The enigma of Nasca civilization

Jun 7, 2007 06:46 GMT  ·  By

Being light-headed was brought to the extremes by ancient Peruvians.

A decapitated skeleton discovered in a tomb of Nasca, the ancient civilization that bloomed in southern Peru from A.D. 1 till 750, offers more explanations about this civilization of head hunters.

People belonging to this civilization are famous for being the authors of the giant "Nasca lines" in the earth that depict figures only visible from the sky and for practicing human sacrifices and their modified trophy human heads. Still, the researchers debate whether the trophies came from war enemies or Nasca people sacrificed in rituals.

The skeleton was found in 2004 in La Tiza site by Christina Conlee, an archaeologist at Texas State University and the body was located cross-legged with a ceramic "head jar" on the left of his body.

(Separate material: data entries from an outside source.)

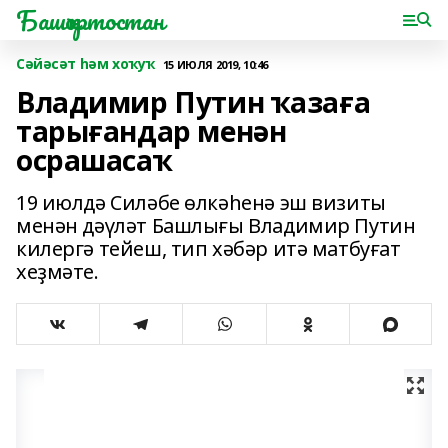
Башҡортостан
Сәйәсәт һәм хоҡуҡ
15 ИЮЛЯ 2019, 10:46
Владимир Путин ҡазаға
тарығандар менән
осрашасаҡ
19 июлдә Силәбе өлкәһенә эш визиты
менән дәүләт Башлығы Владимир Путин
килергә тейеш, тип хәбәр итә матбуғат
хеҙмәте.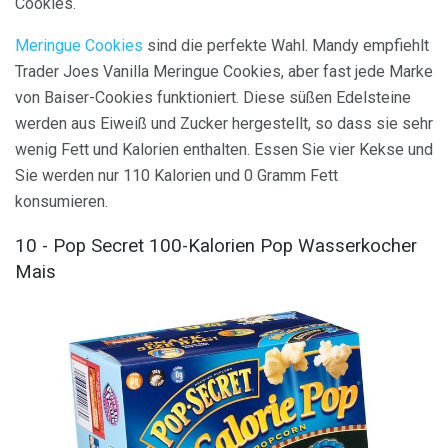
Cookies.
Meringue Cookies
sind die perfekte Wahl. Mandy empfiehlt
Trader Joes Vanilla Meringue Cookies, aber fast jede Marke
von Baiser-Cookies funktioniert. Diese süßen Edelsteine ​​
werden aus Eiweiß und Zucker hergestellt, so dass sie sehr
wenig Fett und Kalorien enthalten. Essen Sie vier Kekse und
Sie werden nur 110 Kalorien und 0 Gramm Fett
konsumieren.
10 - Pop Secret 100-Kalorien Pop Wasserkocher
Mais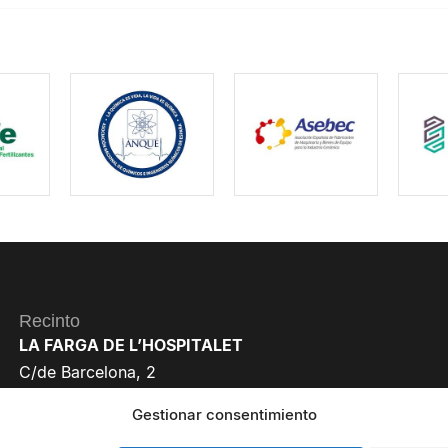
Recinto
LA FARGA DE L’HOSPITALET
C/de Barcelona, 2
08901 L’Hospitalet de Llobregat
Gestionar consentimiento
Barcelona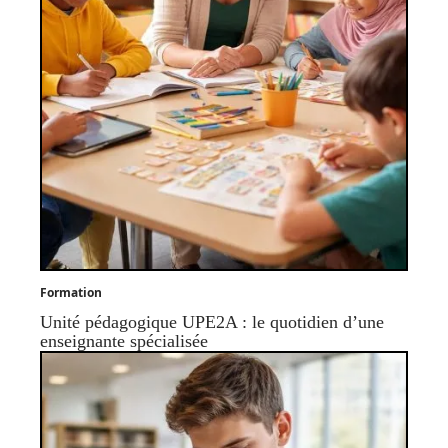
Formation
Unité pédagogique UPE2A : le quotidien d’une
enseignante spécialisée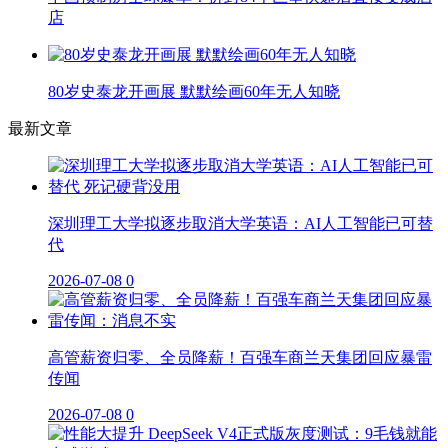
店
80岁史泰龙开画展 默默绘画60年无人知晓
最新文章
深圳理工大学拟逐步取消大学英语：AI人工智能已可替
代
2026-07-08
0
高管薪资归零、全员降薪！百强车商兰天集团回应暴雷
传闻
2026-07-08
0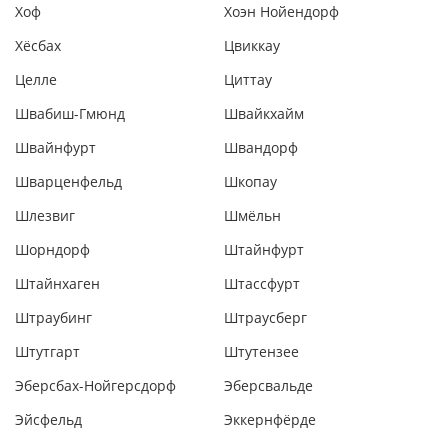
Хоф
Хоэн Нойендорф
Хёсбах
Цвиккау
Целле
Циттау
Швабиш-Гмюнд
Швайкхайм
Швайнфурт
Швандорф
Шварценфельд
Шкопау
Шлезвиг
Шмёльн
Шорндорф
Штайнфурт
Штайнхаген
Штассфурт
Штраубинг
Штраусберг
Штутгарт
Штутензее
Эберсбах-Нойгерсдорф
Эберсвальде
Эйсфельд
Эккернфёрде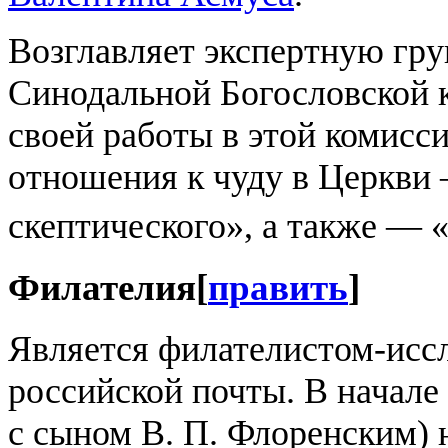
Возглавляет экспертную гр
Синодальной Богословской 
своей работы в этой комис
отношения к чуду в Церкви
скептического», а также — 
Филателия
[
править
]
Является филателистом-иссл
российской почты. В начале 
с сыном В. П. Флоренским) 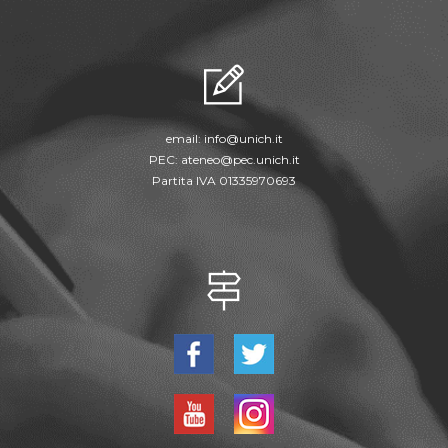
email:
info@unich.it
PEC:
ateneo@pec.unich.it
Partita IVA 01335970693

"The age and condition of both the body and the jar, which is painted with two inverted human faces, suggests that the victim was killed in a rite of ancestral worship. This research is important because it provides new information on human sacrifice in the ancient Andes and in particular on decapitation and trophy heads," said Conlee.

"The skeleton appears to belong to a 20- to 25-year-old male and bears gruesome evidence of the decapitation, including cut marks indicating that the bone was fresh when damaged. Someone spent quite a bit of effort cutting off the head, mostly likely with a sharp obsidian knife," Conlee noted.

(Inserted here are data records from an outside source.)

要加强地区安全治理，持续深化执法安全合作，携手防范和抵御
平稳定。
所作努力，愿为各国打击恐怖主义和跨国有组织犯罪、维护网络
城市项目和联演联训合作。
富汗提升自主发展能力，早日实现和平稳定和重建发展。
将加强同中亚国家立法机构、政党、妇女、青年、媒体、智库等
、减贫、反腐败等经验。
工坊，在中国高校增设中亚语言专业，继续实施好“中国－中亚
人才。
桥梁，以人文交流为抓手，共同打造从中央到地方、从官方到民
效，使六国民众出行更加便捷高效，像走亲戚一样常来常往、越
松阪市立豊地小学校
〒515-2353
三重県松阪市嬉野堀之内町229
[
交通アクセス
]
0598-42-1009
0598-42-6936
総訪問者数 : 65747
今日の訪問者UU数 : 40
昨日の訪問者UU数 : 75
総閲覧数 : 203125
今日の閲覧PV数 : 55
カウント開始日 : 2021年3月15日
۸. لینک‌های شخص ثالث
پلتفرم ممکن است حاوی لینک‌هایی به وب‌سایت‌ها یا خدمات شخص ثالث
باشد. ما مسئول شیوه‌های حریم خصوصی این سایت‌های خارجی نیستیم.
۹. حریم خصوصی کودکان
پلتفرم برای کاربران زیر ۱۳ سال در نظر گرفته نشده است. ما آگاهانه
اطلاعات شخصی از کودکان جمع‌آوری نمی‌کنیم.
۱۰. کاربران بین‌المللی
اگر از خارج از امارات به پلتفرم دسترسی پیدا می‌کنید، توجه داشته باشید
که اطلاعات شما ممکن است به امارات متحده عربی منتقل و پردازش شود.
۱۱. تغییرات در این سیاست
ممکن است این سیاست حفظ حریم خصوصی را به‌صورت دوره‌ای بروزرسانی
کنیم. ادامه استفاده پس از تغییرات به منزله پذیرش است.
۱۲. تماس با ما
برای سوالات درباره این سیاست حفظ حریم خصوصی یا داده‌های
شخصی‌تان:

This is the third known Nasca head jar encountered with a decapitated body. Head jars discovered at other Nasca sites were linked with high-status burials, but it is just speculation. The new skeleton belongs to the Middle Nasca period, 450 to 550 A.D., but the artifacts were typical for the Early Nasca period, 1 to 450 A.D.

"This placement suggests that the killing was an act of ancestral worship and that the sacrifice was meant to honor the forebears buried in the cemetery. This man may have been sacrificed in order to appease the ancestors of the community and therefore ensure continuation of life at the villages," she explained.

The head jar is painted with the reversible image of a human face that can be watched right-side up or upside down, thus the jar could have been a substitute for the victim's missing real head.

"The La Tiza head jar was a rather literal replacement and reflects the Nasca belief that a person needed to have a head when he entered the afterlife," Conlee said.

"Decorations on head jars suggest they were used for both human- and crop-fertility rituals. Head jars often have images of plants growing out of them, suggesting a direct link to agriculture fertility, as well as a desire to continue the fertility of the people in the community," she added.

Still, others believe the discovery belongs to a war casualty.

"One alternative explanation is that this might simply have been someone who had been killed and decapitated in a raid and whose body subsequently was recovered by relatives who gave it a proper burial, with a ceramic vessel replacing his lost head," held out John Verano, an expert in Nasca culture and archaeologist from Tulane University.